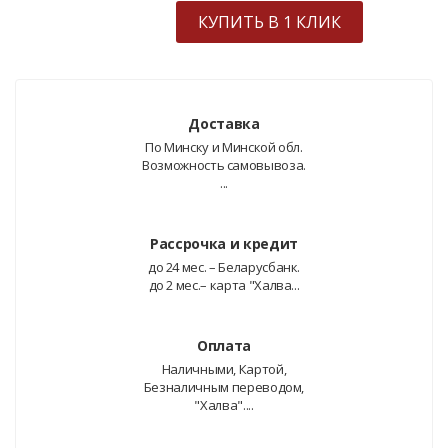
КУПИТЬ В 1 КЛИК
Доставка
По Минску и Минской обл.
Возможность самовывоза.
...
Рассрочка и кредит
до 24 мес. – Беларусбанк.
до 2 мес.– карта "Халва...
Оплата
Наличными, Картой,
Безналичным переводом,
"Халва"....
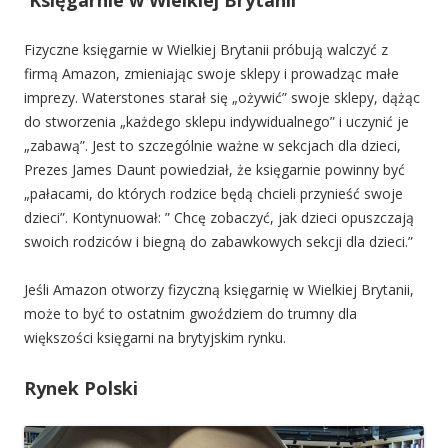
Księgarnie w Wielkiej Brytanii
Fizyczne księgarnie w Wielkiej Brytanii próbują walczyć z
firmą Amazon, zmieniając swoje sklepy i prowadząc małe
imprezy. Waterstones starał się „ożywić” swoje sklepy, dążąc
do stworzenia „każdego sklepu indywidualnego” i uczynić je
„zabawą”. Jest to szczególnie ważne w sekcjach dla dzieci,
Prezes James Daunt powiedział, że księgarnie powinny być
„pałacami, do których rodzice będą chcieli przynieść swoje
dzieci”. Kontynuował: ” Chcę zobaczyć, jak dzieci opuszczają
swoich rodziców i biegną do zabawkowych sekcji dla dzieci.”
Jeśli Amazon otworzy fizyczną księgarnię w Wielkiej Brytanii,
może to być to ostatnim gwoździem do trumny dla
większości księgarni na brytyjskim rynku.
Rynek Polski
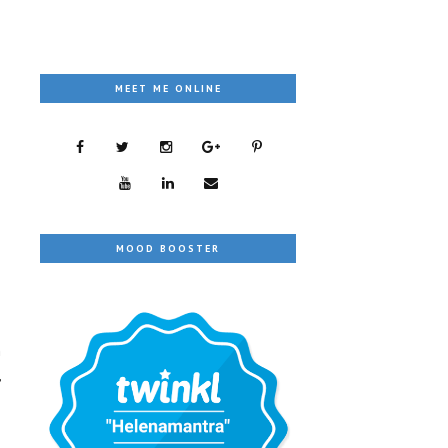
MEET ME ONLINE
MOOD BOOSTER
m
,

## Problem description
From the records above, return each line where "Amazon" occurs.

## Your response
firmą Amazon, zmieniając swoje sklepy i prowadząc małe
Jeśli Amazon otworzy fizyczną księgarnię w Wielkiej Brytanii,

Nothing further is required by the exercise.